Clipper update

[Arthur Abraham]

From: _Electronic Engeering Times_ 22-nov-93


U.S. weights Clipper chip alternatives

by GEorge Leopold

Washington -- The clinton administration is readying a new encryption
policy that could help defuse industry opposion to introduction of the 
government developed Clipper chip by embracing commercial technologies as 
alterntives for netword security, according to government and industry
sources.

A National Security Council panel lead by George Tenet, psecial presidential
assistant for intelligence programs, is completing a broad review of 
government encryption policy with an eye toward empolying the Clipper chip,
as well as commercial alternatives, to ensure privacy and security on 
public networks.  Those would include the proposed electronic superhighway,
or National Information Infrastructure (NII).

Tenet could not be reached for comment on the review's status, but a 
U.S. official said last week the results of the seven-month National 
Security Council policy review will be announced soon.

The Clipper chip, backed by the National Security Agency and proposed by 
the Clinton administration in April as a new data-encryption standard, is 
widely viewed by industry critics as a fait accompli, since the spy agency
wants to use it to protect intelligence data.
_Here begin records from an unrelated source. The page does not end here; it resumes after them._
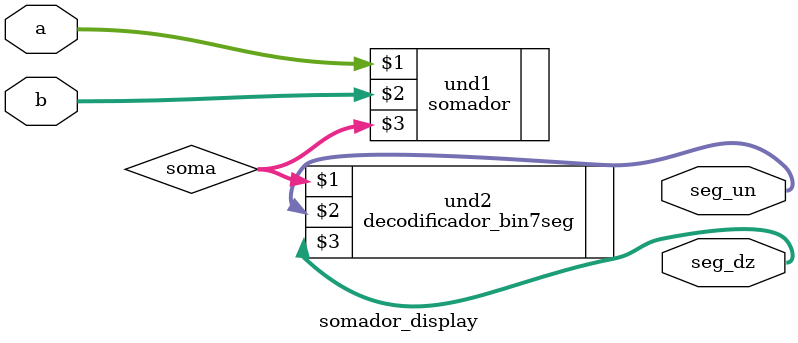
<source format=v>
module somador_display (a,b,seg_un,seg_dz);

input [2:0] a,b;

output [6:0] seg_un,seg_dz;

wire [4:0] soma;

somador und1 (a,b,soma);

decodificador_bin7seg und2 (soma,seg_un,seg_dz);


endmodule

</source>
Asked in an interview last Monday whether the policy review would result in
modification of the Clipper chip proposal, Micheal Nelson, special assistant
for information technology in the White House Office of Science and Technology
Policy, acknowledged the need to consider other encryption technologies for
network security, including software solutions.  He also said the government
should have sought greater industry participation before proposing the 
Clipper chip.

"Clipper is not a sliver bullet, it's not even a brass bullet," Nelson
said, "It's only one approach."

He added, "If we don't address these [network security] issues, people
won't use the NII."

Nelson said last week the National Security Council review was designed 
to bring industry and Congress into the process of looking for commercial
solutions, besides Clipper, to the network-security issue.  Industry groups
said last week they have contributed to the review, which began shortly
after Clipper was proposed.  The review is expected to result in a decision
on how to implement Clipper.

A decision on how to proceed with the Clipper proposal was scheduled for 
Sept. 1 but was delay in response to a recommendation from a private-sector
advisory group to the Commerce Department.

Clipper, which scrambles telephone conversatinos using an encryption 
algorithm called Skipjack, is at the heart of an adminstration initiative
annoumced in April on secure telecom networks and wireless communication
links.  Forced to balance the interests of campanies and private citizens with 
nation-security needs, President Clinton ordered a comprehensive review of
U.S. encruytion policy addressing:

* Privacy, including the need for voice and data encryption to protect
proprietary business data.

* The ability of federal law-enforcement officials to tap phones and 
computers.

* The employment of modern technology to build the NII, including encryption
technology needed to protect proprietary information transmitted over the 
information superhighway.

* The need for American companies to build and export high-technology 
products to boost U.S. competitiveness.  U.S. companies may offer encryption
as a feature in software sold in the United States, but are prohibited from
including encryption software in commercial software exports.  Proponents 
of decontrolling encrypted software argue that restrictions are useless 
because encryption technology is widely available (see Oct. 18, page 18).

Acknowledging industry's concerns, the initiative also includes creation
of a key-escrow system to ensure the Cliper chip would be used to protect
privacy. (A Commerce Department official said last week the government 
has dropped the Clipper moniker, referring to it instead as the "key-
escrow chip," out of convern for possible trademark infringement.)

Devices incorporation the chip would have two unique software keys government
investigators would need to decode encoded messages.  TWo key-escrow data
banks would be overseen by a pair of independent agencies designated by the
Justice Department and the White House.  A decision on which agencies will
oversee the detabases has not been made, Commerce spokeswoman Anne Enright 
Shepherd said last Wednesday.

According ot a White House statement announcing the encryption policy, "We
need the Clipper chip and other approaches that can both provide law-abiding
citizens with access to the encryption they need and prevent criminals from
using it to hide their illegal activities."

Despite the administration's insistence that Clipper and the rest of the 
encryption policy are voluntary efforts, many U.S. high-tech companies
have opposed it (see June 21, page 28).  Instead, they want policy makers
to retain the ubiquitous federal Data Encryption Standard (DES) and use 
other public-key encryption technologies, such as RC-2 and RC-4.  DES
uses a 56-bit key while Clipper employs an 80-bit key.

Clipper "was forced upon [the Clinton adminstration] before they had a 
chance to evaluate its impact," Bruce Heiman, a Washington attorney 
representing the Business Software Alliance, said last Tuesday.  "NSA
sold them a bill of goods."

The policy review means "they realize that Clipper has problems... but they
don't want to rule it out entirely," Heiman said, adding that industry
would accpet Clipper as one alternative to network security only if it 
is part of a truly voluntary program that includes public-key encryption.